Exercise goal
Report each line of the data below in which "axial" appears.

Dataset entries
|---|

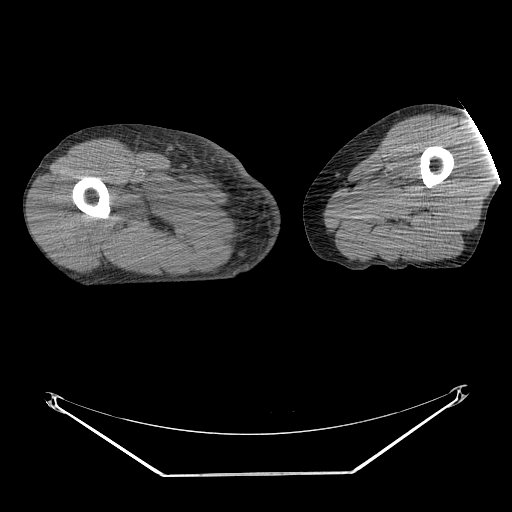
CT of an extremity soft-tissue mass (from a PET/CT study), one axial slice; slice 236 of 311 in the series (ordered by position); soft-tissue window (W 400 / L 40 HU); 3.75 mm slice thickness; 512 × 512 image matrix, field of view 500 × 500 mm. Male patient. Case-level facts recorded for this patient, not image findings: histological type: undifferentiated - pleiomorphic; grade: high; site of the primary tumour: right thigh.
Structures marked on this image (expert contour drawn on MRI and transferred to this co-registered scan by the dataset authors):
- gross tumour volume including surrounding oedema: bounding box <135,187,202,220> (left, top, right, bottom; pixels)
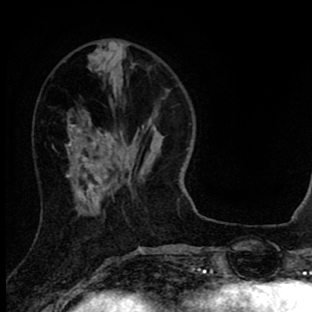
Breast MRI (dynamic contrast-enhanced), one axial slice; position 27 of 90 along the scan axis; cropped to one breast; dynamic contrast-enhanced series, time point 2 of 8 at this slice position (early post-contrast); 1.5 T; TE 2.7 ms, TR 6.6 ms; 312 × 312 image matrix, field of view 183 × 183 mm. Female patient.
Annotated regions visible in this slice (semi-automatic segmentation, software-assisted and operator-edited):
- enhancing-tissue mask used for the functional tumour volume (all voxels passing the contrast-enhancement thresholds inside the analysis volume; usually the tumour): bounding box (x1, y1, x2, y2) in pixels: (67, 125, 108, 200)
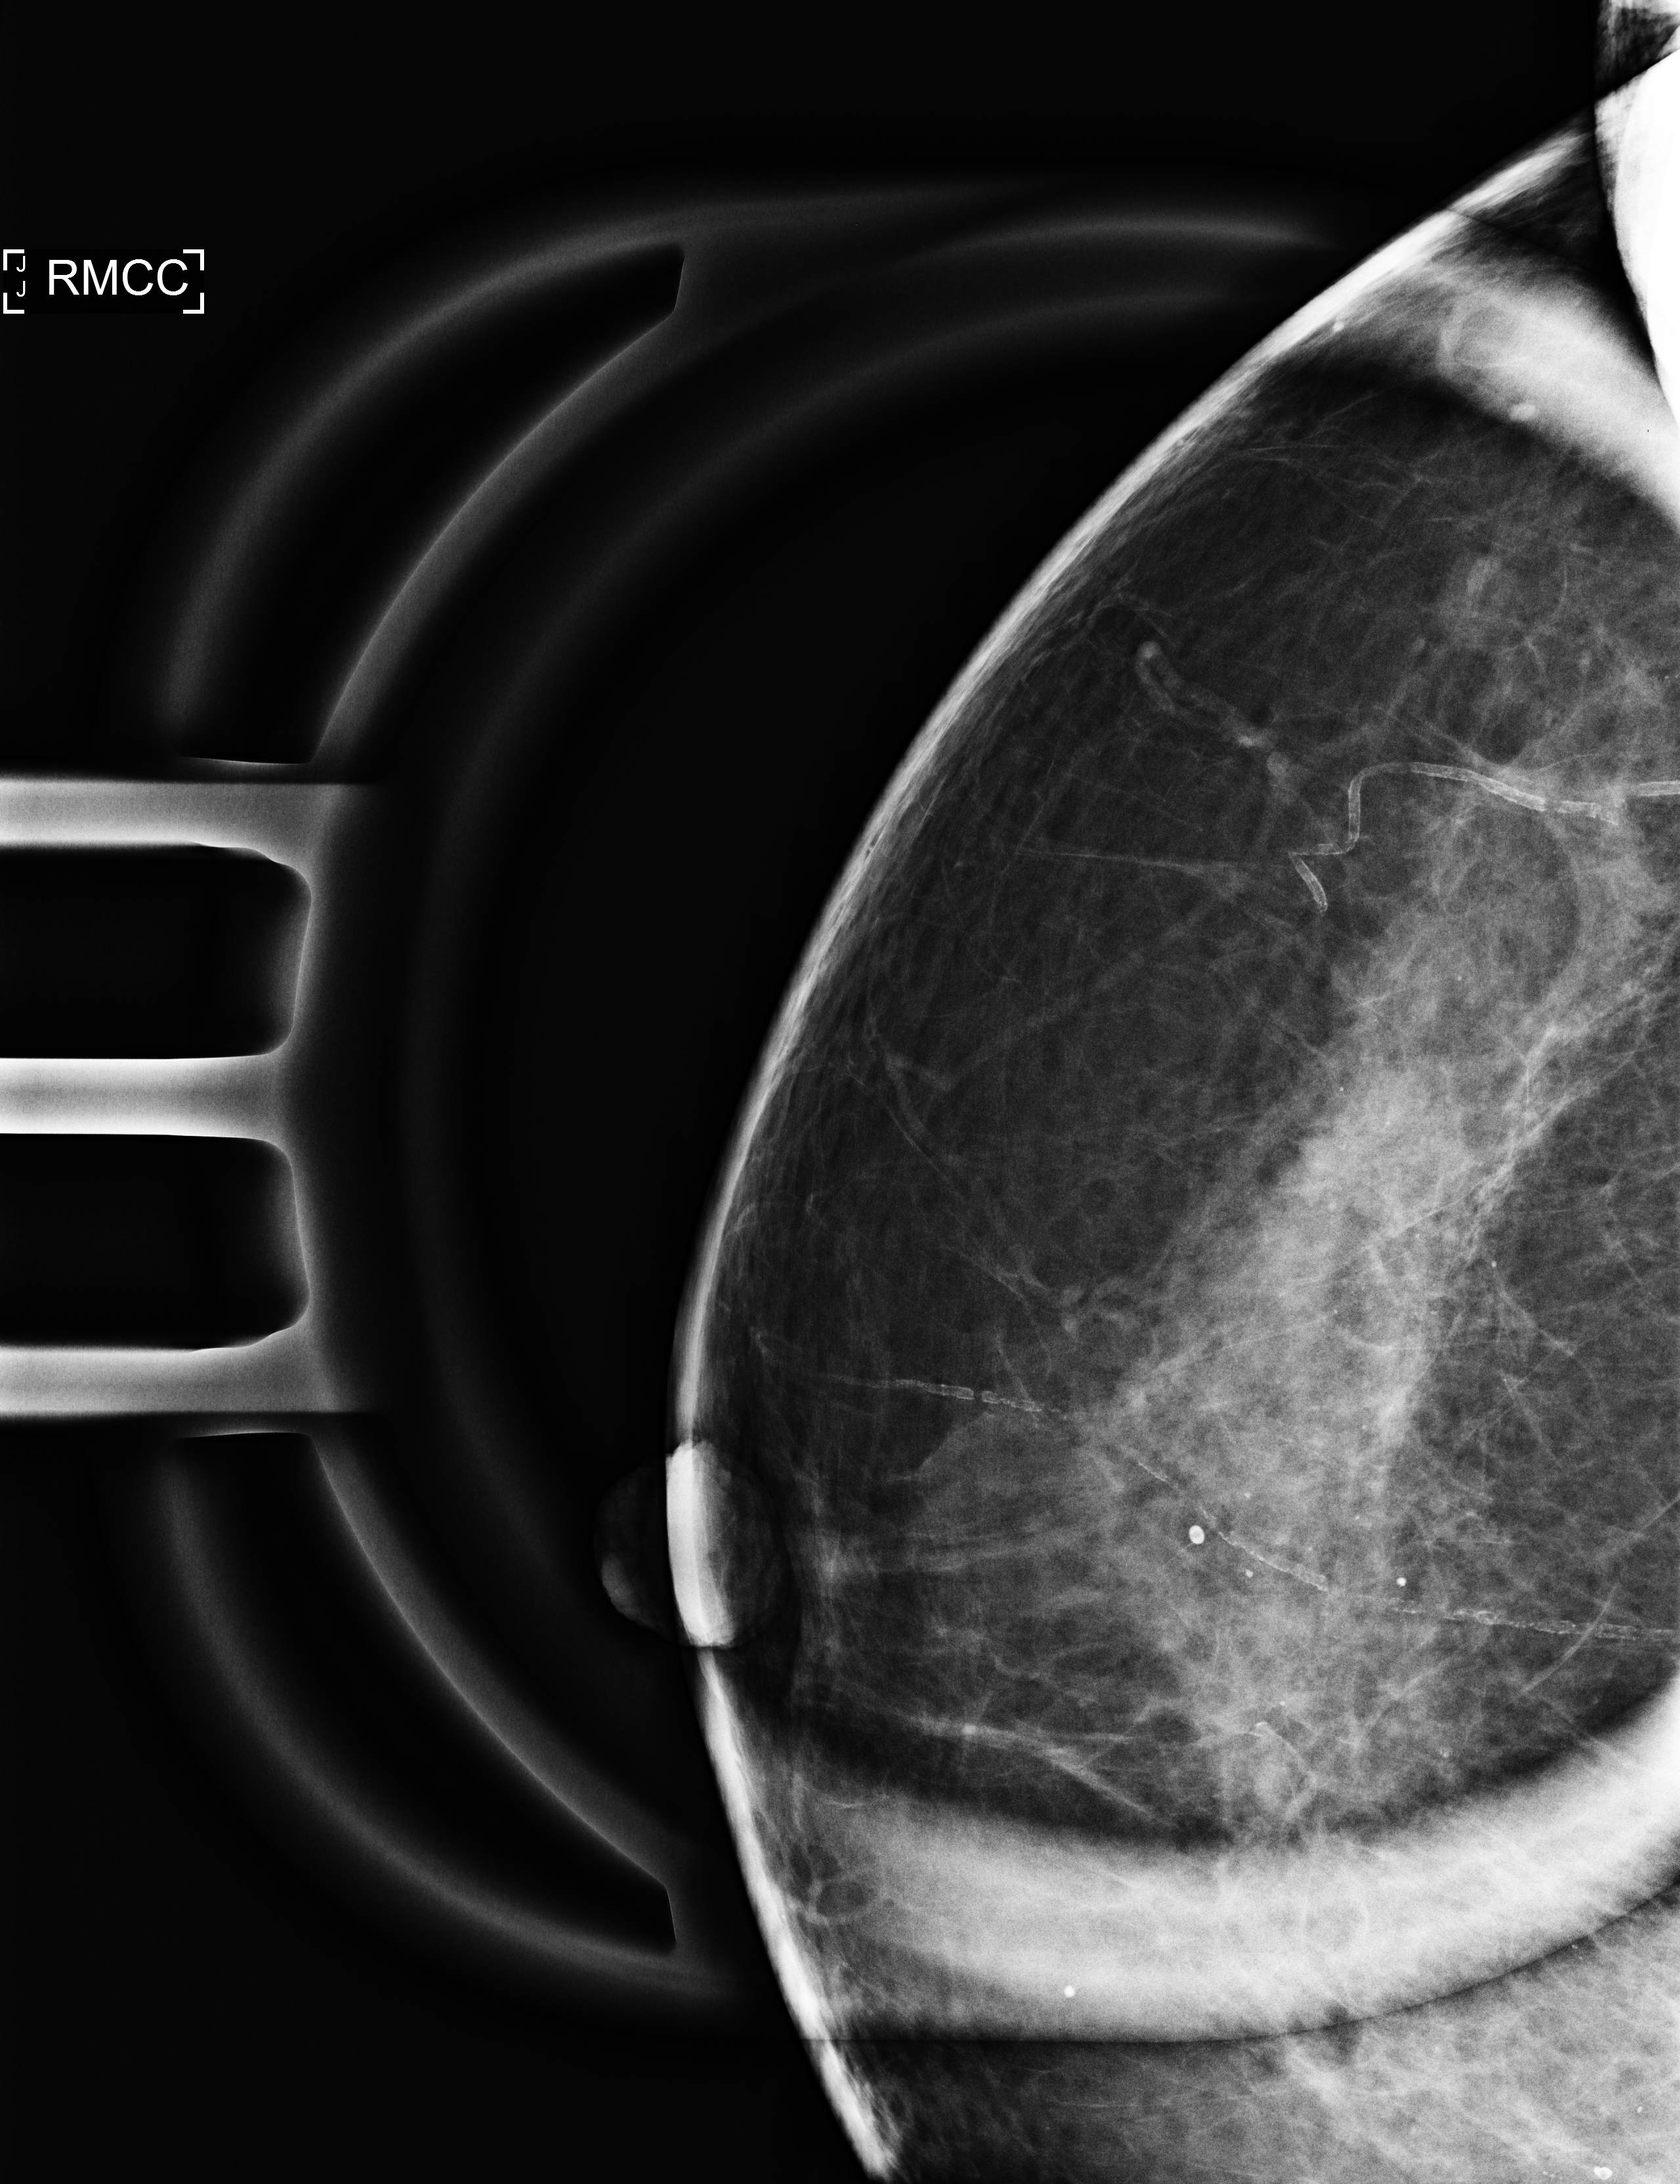
Additional (diagnostic) view; system: Selenia Dimensions. Patient: female, 68 years.
Image type: full-field digital mammogram. Breast: right. Projection: CC view, magnification.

|---|

Final answer
CT of an extremity soft-tissue mass (from a PET/CT study), one axial slice; slice 236 of 311 in the series (ordered by position); soft-tissue window (W 400 / L 40 HU); 3.75 mm slice thickness; 512 × 512 image matrix, field of view 500 × 500 mm. Male patient. Case-level facts recorded for this patient, not image findings: histological type: undifferentiated - pleiomorphic; grade: high; site of the primary tumour: right thigh.
Breast MRI (dynamic contrast-enhanced), one axial slice; position 27 of 90 along the scan axis; cropped to one breast; dynamic contrast-enhanced series, time point 2 of 8 at this slice position (early post-contrast); 1.5 T; TE 2.7 ms, TR 6.6 ms; 312 × 312 image matrix, field of view 183 × 183 mm. Female patient.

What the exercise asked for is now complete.